Retries

The responses of some websites can be unreliable. For example, sometimes a request can get a response that may only include a part of the data to be extracted, no data at all, or even data unrelated to your request, but sending a follow-up, identical request can get you the expected data.

Pages objects are responsible for handling these scenarios, where issues with response data can only be detected during extraction.

Retrying Page Object Input

When the bad response data comes from the inputs that your web-poet framework supplies to your page object, your page object must raise Retry:

from web_poet import WebPage
from web_poet.exceptions import Retry

class MyPage(WebPage):

    def to_item(self) -> dict:
        if not self.css(".expected"):
            raise Retry
        return {}

As a result, your web-poet framework will retry the source requests and create a new instance of your page object with the new inputs.

Retrying Additional Requests

When the bad response data comes from additional requests, you must handle retries on your own.

The page object code is responsible for retrying additional requests until good response data is received, or until some maximum number of retries is exceeded.

It is up to you to decide what the maximum number of retries should be for a given additional request, based on your experience with the target website.

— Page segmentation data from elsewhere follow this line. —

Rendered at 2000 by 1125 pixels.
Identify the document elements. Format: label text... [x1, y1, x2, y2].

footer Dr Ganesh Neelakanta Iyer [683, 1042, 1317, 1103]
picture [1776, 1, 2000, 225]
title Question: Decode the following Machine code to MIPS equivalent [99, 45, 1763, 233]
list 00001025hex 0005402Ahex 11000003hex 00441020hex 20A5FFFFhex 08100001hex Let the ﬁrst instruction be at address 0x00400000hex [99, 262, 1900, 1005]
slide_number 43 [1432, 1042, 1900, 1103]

It is also up to you to decide how to implement retries of additional requests.

One option would be tenacity. For example, to try an additional request 3 times before giving up:

import attrs
from tenacity import retry, stop_after_attempt
from web_poet import HttpClient, HttpRequest, WebPage

@attrs.define
class MyPage(WebPage):
    http: HttpClient

    @retry(stop=stop_after_attempt(3))
    async def get_data(self):
        request = HttpRequest("https://toscrape.com/")
        response = await self.http.execute(request)
        if not response.css(".expected"):
            raise ValueError
        return response.css(".data").get()

    async def to_item(self) -> dict:
        try:
            data = await self.get_data()
        except ValueError:
            return {}
        return {"data": data}

If the reason your additional request fails is outdated or missing data from page object input, do not try to reproduce the request for that input as an additional request. Request fresh input instead.

Framework Expectations

Web-poet frameworks must catch Retry exceptions raised from the to_item() method of a page object.

When Retry is caught:

  1. The original request whose response was fed into the page object must be retried.

  2. A new page object must be created, of the same type as the original page object, and with the same input, except for the response data, which must be the new response.

The to_item() method of the new page object may raise Retry again. Web-poet frameworks must allow multiple retries of page objects, repeating the Retry-capturing logic.

However, web-poet frameworks are also encouraged to limit the amount of retries per page object. When retries are exceeded for a given page object, the page object output is ignored. At the moment, web-poet does not enforce any specific maximum number of retries on web-poet frameworks.